Spectral Distortion Index

Module Interface

class torchmetrics.image.SpectralDistortionIndex(p=1, reduction='elementwise_mean', **kwargs)[source]

Compute Spectral Distortion Index (SpectralDistortionIndex) also now as D_lambda.

The metric is used to compare the spectral distortion between two images.

As input to forward and update the metric accepts the following input

  • preds (Tensor): Low resolution multispectral image of shape (N,C,H,W)

  • target``(:class:`~torch.Tensor`): High resolution fused image of shape ``(N,C,H,W)

As output of forward and compute the metric returns the following output

  • sdi (Tensor): if reduction!='none' returns float scalar tensor with average SDI value over sample else returns tensor of shape (N,) with SDI values per sample

Parameters:
  • p (int) – Large spectral differences

  • reduction (Literal['elementwise_mean', 'sum', 'none']) –

    a method to reduce metric score over labels.

    • 'elementwise_mean': takes the mean (default)

    • 'sum': takes the sum

    • 'none': no reduction will be applied

  • kwargs (Any) – Additional keyword arguments, see Advanced metric settings for more info.

Example

>>> import torch
>>> _ = torch.manual_seed(42)
>>> from torchmetrics.image import SpectralDistortionIndex
>>> preds = torch.rand([16, 3, 16, 16])
>>> target = torch.rand([16, 3, 16, 16])
>>> sdi = SpectralDistortionIndex()
>>> sdi(preds, target)
tensor(0.0234)
plot(val=None, ax=None)[source]

Plot a single or multiple values from the metric.

Parameters:
  • val (Union[Tensor, Sequence[Tensor], None]) – Either a single result from calling metric.forward or metric.compute or a list of these results. If no value is provided, will automatically call metric.compute and plot that result.
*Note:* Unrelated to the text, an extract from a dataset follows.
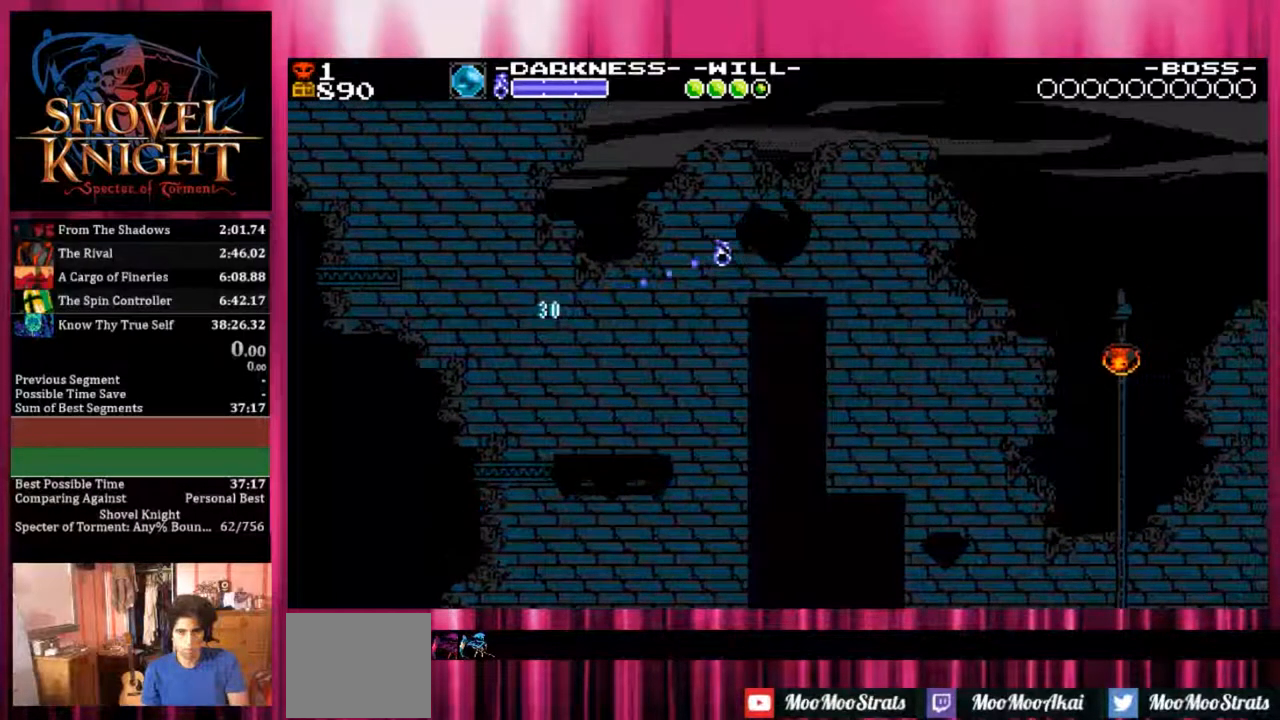
{"buttons": [], "events": []}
  • ax (Optional[Axes]) – An matplotlib axis object. If provided will add plot to that axis

Return type:

Tuple[Figure, Union[Axes, ndarray]]

Returns:

Figure and Axes object

Raises:

ModuleNotFoundError – If matplotlib is not installed

>>> # Example plotting a single value
>>> import torch
>>> _ = torch.manual_seed(42)
>>> from torchmetrics.image import SpectralDistortionIndex
>>> preds = torch.rand([16, 3, 16, 16])
>>> target = torch.rand([16, 3, 16, 16])
>>> metric = SpectralDistortionIndex()
>>> metric.update(preds, target)
>>> fig_, ax_ = metric.plot()
../_images/spectral_distortion_index-1.png
>>> # Example plotting multiple values
>>> import torch
>>> _ = torch.manual_seed(42)
>>> from torchmetrics.image import SpectralDistortionIndex
>>> preds = torch.rand([16, 3, 16, 16])
>>> target = torch.rand([16, 3, 16, 16])
>>> metric = SpectralDistortionIndex()
>>> values = [ ]
>>> for _ in range(10):
...     values.append(metric(preds, target))
>>> fig_, ax_ = metric.plot(values)
../_images/spectral_distortion_index-2.png

Functional Interface

torchmetrics.functional.image.spectral_distortion_index(preds, target, p=1, reduction='elementwise_mean')[source]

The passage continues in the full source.